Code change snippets

•••••

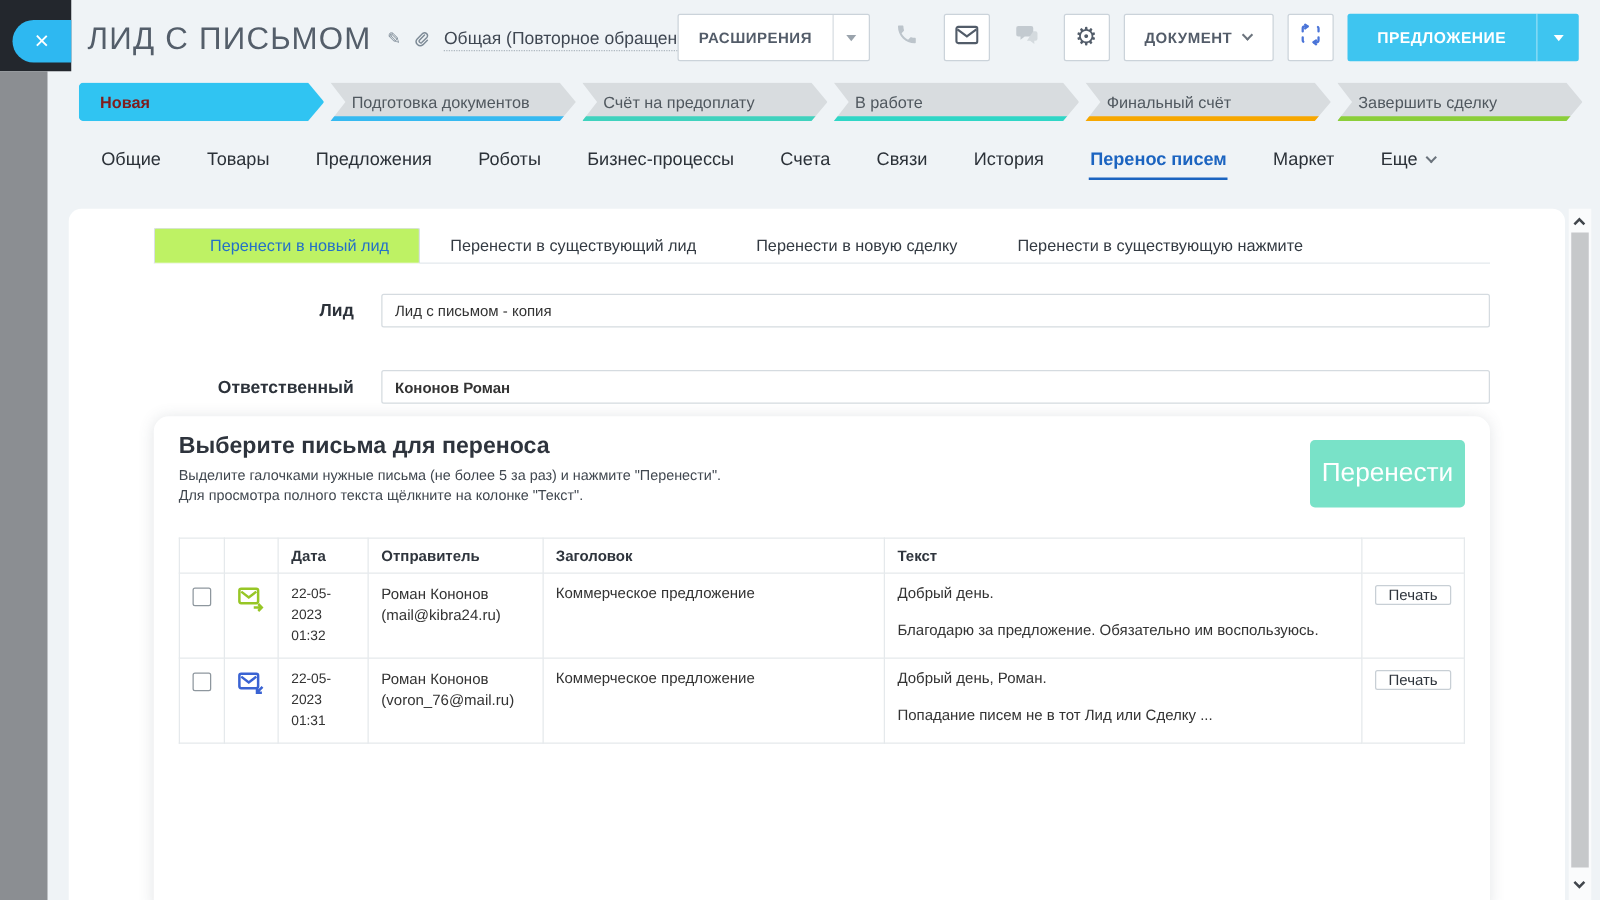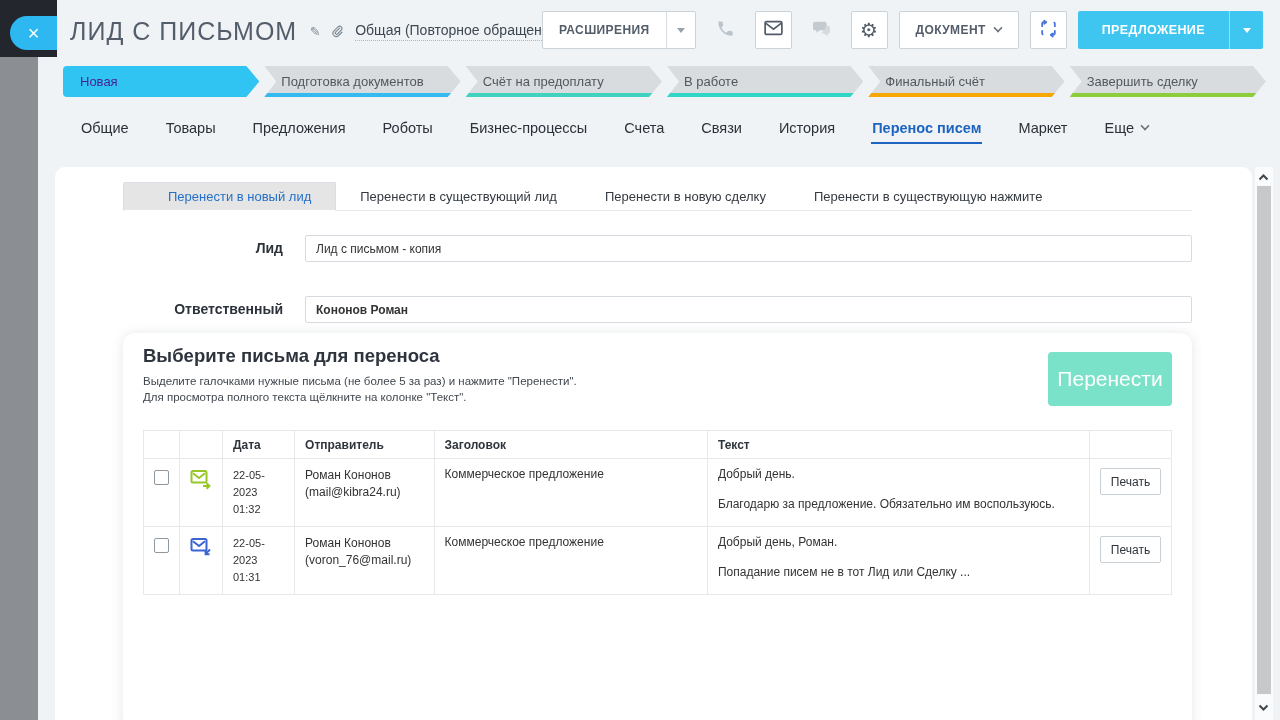--- a/index.html
+++ b/index.html
@@ -48,7 +48,7 @@
     line-height:31px; padding-left:17px; cursor:pointer; white-space:nowrap; overflow:hidden;
     clip-path:polygon(0 0, calc(100% - 13px) 0, 100% 50%, calc(100% - 13px) 100%, 0 100%, 12px 50%); }
   .stage.first { clip-path:polygon(0 0, calc(100% - 13px) 0, 100% 50%, calc(100% - 13px) 100%, 0 100%);
-    border-radius:4px 0 0 4px; color:#4c1d95; }
+    border-radius:4px 0 0 4px; color:#7f1d1d;font-weight:bold; }
   .stage-underline { position:absolute; left:0; right:0; bottom:0; height:4px; }
 
   

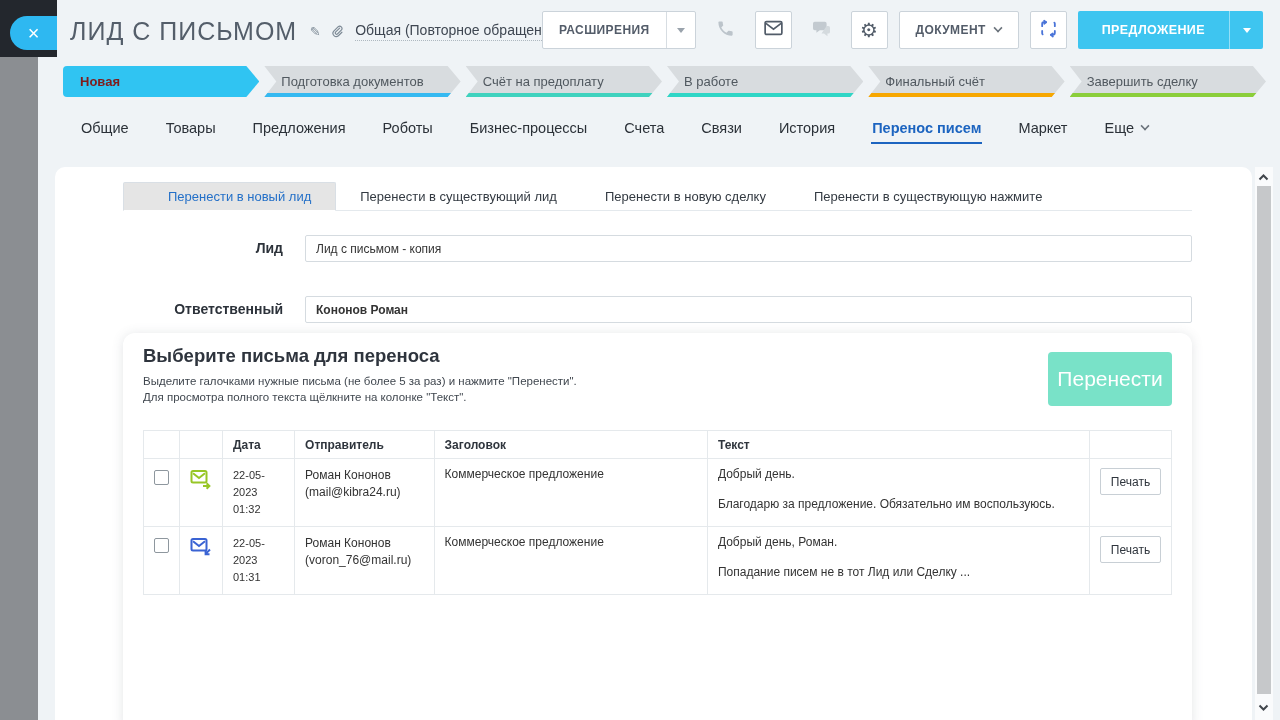--- a/index.html
+++ b/index.html
@@ -67,7 +67,7 @@
     border-bottom:1px solid #e4e9ed; }
   .subtab { font-size:13px; color:#333a42; padding:0 24px; display:flex; align-items:center; cursor:pointer; }
   .subtab.active { border:1px solid #d9dfe5; border-bottom:1px solid #fff; margin-bottom:-1px;
-    background:#e5e5e5; border-radius:2px 2px 0 0;padding-left:44px; }
+    background:#bef264; border-radius:2px 2px 0 0;padding-left:44px; }
 
   .form-row { position:absolute; left:0; right:60px; height:27px; display:flex; }
   .form-row.r1 { top:68px; } .form-row.r2 { top:129px; }

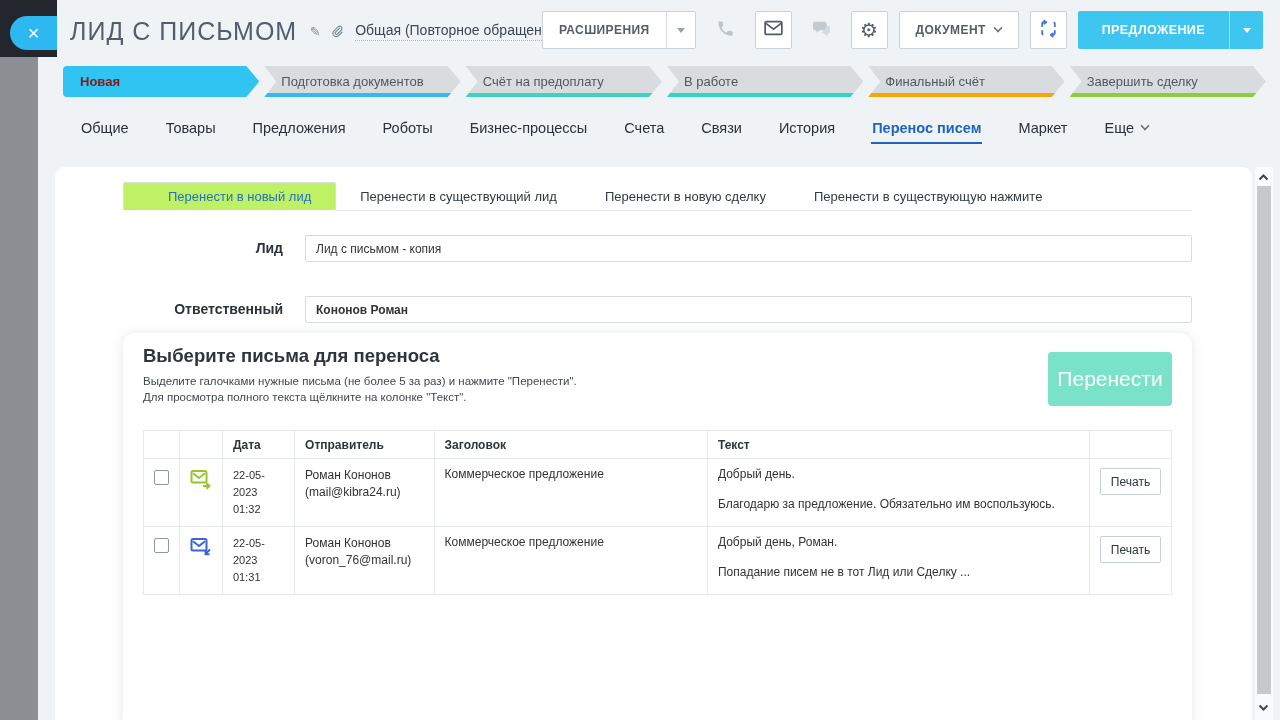--- a/index.html
+++ b/index.html
@@ -99,7 +99,7 @@
   .cb { display:block; width:15px; height:15px; border:1px solid #8e979e; border-radius:2px;
     background:#fff; margin:3px auto 0; cursor:pointer; }
   .env { display:block; margin:2px auto 0; }
-  .print-btn { display:block; margin:1px auto 0; width:61px; height:27px; background:#fff;
+  .print-btn { display:block; margin:1px auto 0; width:61px; height:16px; background:#fff;
     border:1px solid #c8cfd5; border-radius:2px; font-family:inherit; font-size:12px; color:#2f353d; cursor:pointer; }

•••••

▸ **EXERCISE OBJECTIVE**
When a line of the entries above contains the word "position", include it in a tally, then give that tally alone.

▸ **WRITTEN RESPONSE**
2